**Written task:** Please transcribe the lines below word for word, leaving out the pictures.

Records from a data source:
◇ ◇ ◇

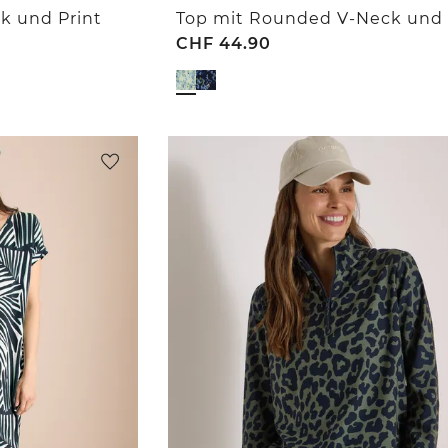
k und Print
Top mit Rounded V-Neck und 
CHF
44.90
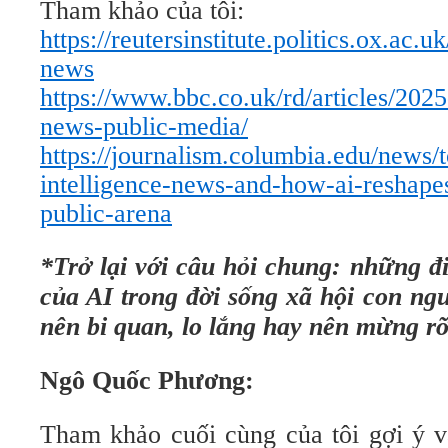
Tham khảo của tôi:
https://reutersinstitute.politics.ox.ac.u
news
https://www.bbc.co.uk/rd/articles/2025
news-public-media/
https://journalism.columbia.edu/news/to
intelligence-news-and-how-ai-reshape
public-arena
*Trở lại với câu hỏi chung: những đi
của AI trong đời sống xã hội con ng
nên bi quan, lo lắng hay nên mừng r
Ngô Quốc Phương:
Tham khảo cuối cùng của tôi gợi ý v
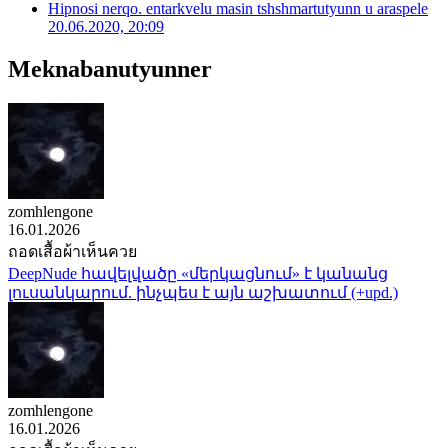
Hipnosi nerqo. entarkvelu masin tshshmartutyunn u araspele
20.06.2020, 20:09
Meknabanutyunner
zomhlengone
16.01.2026
ถอดเสื้อผ้าเห็นควย
DeepNude հավելվածը «մերկացնում» է կանանց
լուսանկարում. ինչպես է այն աշխատում (+upd.)
zomhlengone
16.01.2026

◇ ◇ ◇

**Result of the exercise:**
k und Print
Top mit Rounded V-Neck und 
CHF
44.90
Tham khảo của tôi:
https://reutersinstitute.politics.ox.ac.u
news
https://www.bbc.co.uk/rd/articles/2025
news-public-media/
https://journalism.columbia.edu/news/to
intelligence-news-and-how-ai-reshape
public-arena
*Trở lại với câu hỏi chung: những đi
của AI trong đời sống xã hội con ng
nên bi quan, lo lắng hay nên mừng r
Ngô Quốc Phương:
Tham khảo cuối cùng của tôi gợi ý v
Hipnosi nerqo. entarkvelu masin tshshmartutyunn u araspele
20.06.2020, 20:09
Meknabanutyunner
zomhlengone
16.01.2026
ถอดเสื้อผ้าเห็นควย
DeepNude հավելվածը «մերկացնում» է կանանց
լուսանկարում. ինչպես է այն աշխատում (+upd.)
zomhlengone
16.01.2026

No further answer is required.